▶ _Work instruction_:
Could you reproduce every record below exactly, excluding all pictures?

▶ _Data under study_:

--- START ---

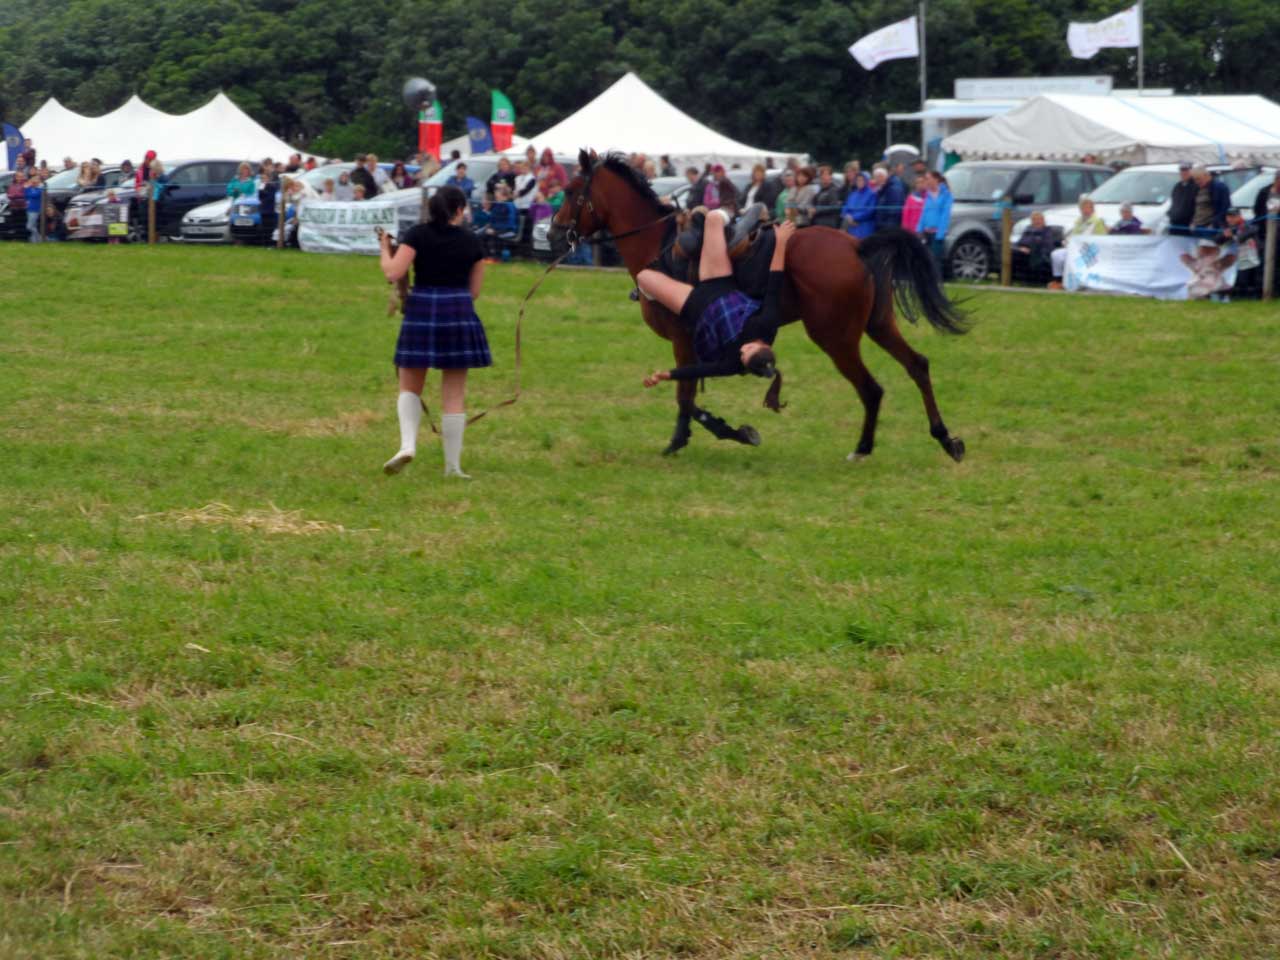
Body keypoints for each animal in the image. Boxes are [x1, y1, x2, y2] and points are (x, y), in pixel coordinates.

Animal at [550, 150, 967, 463]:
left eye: (570, 190)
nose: (553, 230)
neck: (660, 244)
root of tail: (856, 246)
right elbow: (688, 394)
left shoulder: (683, 340)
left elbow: (685, 395)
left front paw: (698, 437)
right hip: (877, 325)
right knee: (917, 366)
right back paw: (945, 438)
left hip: (836, 338)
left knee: (871, 388)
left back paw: (863, 448)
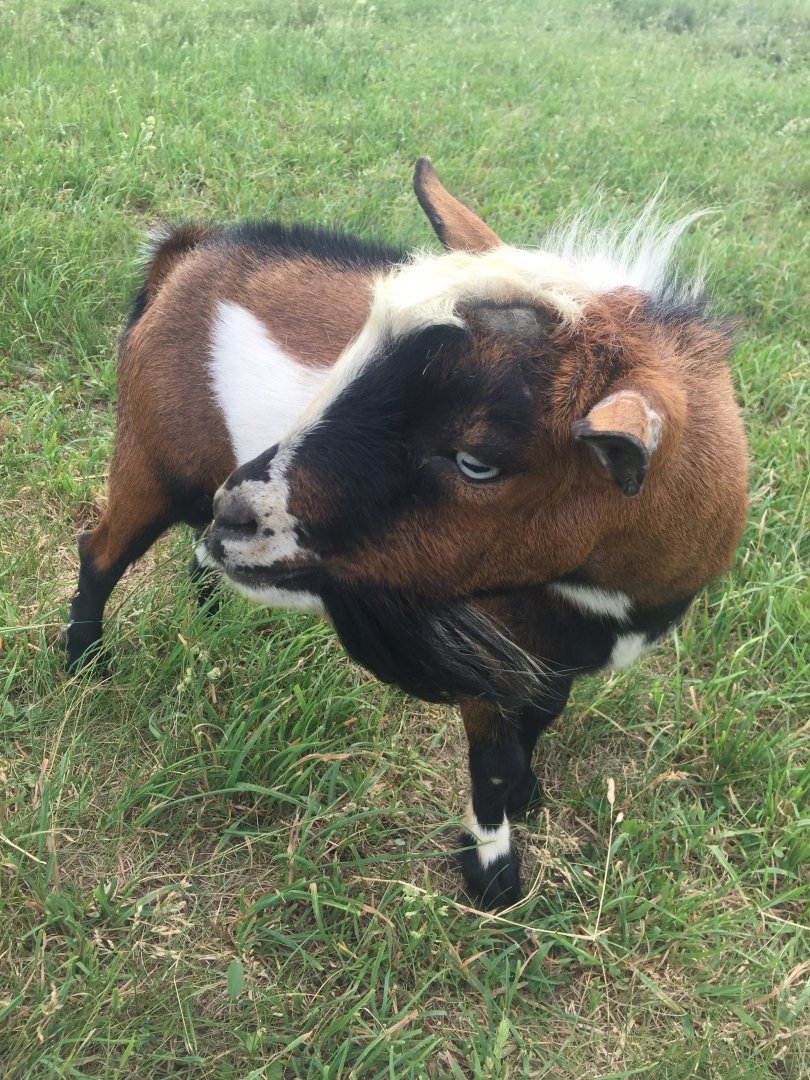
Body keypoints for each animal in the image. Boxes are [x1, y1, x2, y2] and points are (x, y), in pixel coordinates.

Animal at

--- END ---

▶ _Response to the task_:
Body keypoints for each animal in the image. Boxes are [x1, y1, x2, y2] and points are (x, y), in pixel coordinates.

Animal at [550, 150, 967, 463]:
left eye: (570, 190)
nose: (553, 230)
neck: (660, 244)
root of tail: (856, 246)
right elbow: (688, 394)
left shoulder: (683, 340)
left elbow: (685, 395)
left front paw: (698, 437)
right hip: (877, 325)
right knee: (917, 366)
right back paw: (945, 438)
left hip: (836, 338)
left knee: (871, 388)
left back paw: (863, 448)
Body keypoints for each animal in the image. Boxes are [x1, y1, x2, y2] and points are (x, y), in pixel coordinates.

Animal at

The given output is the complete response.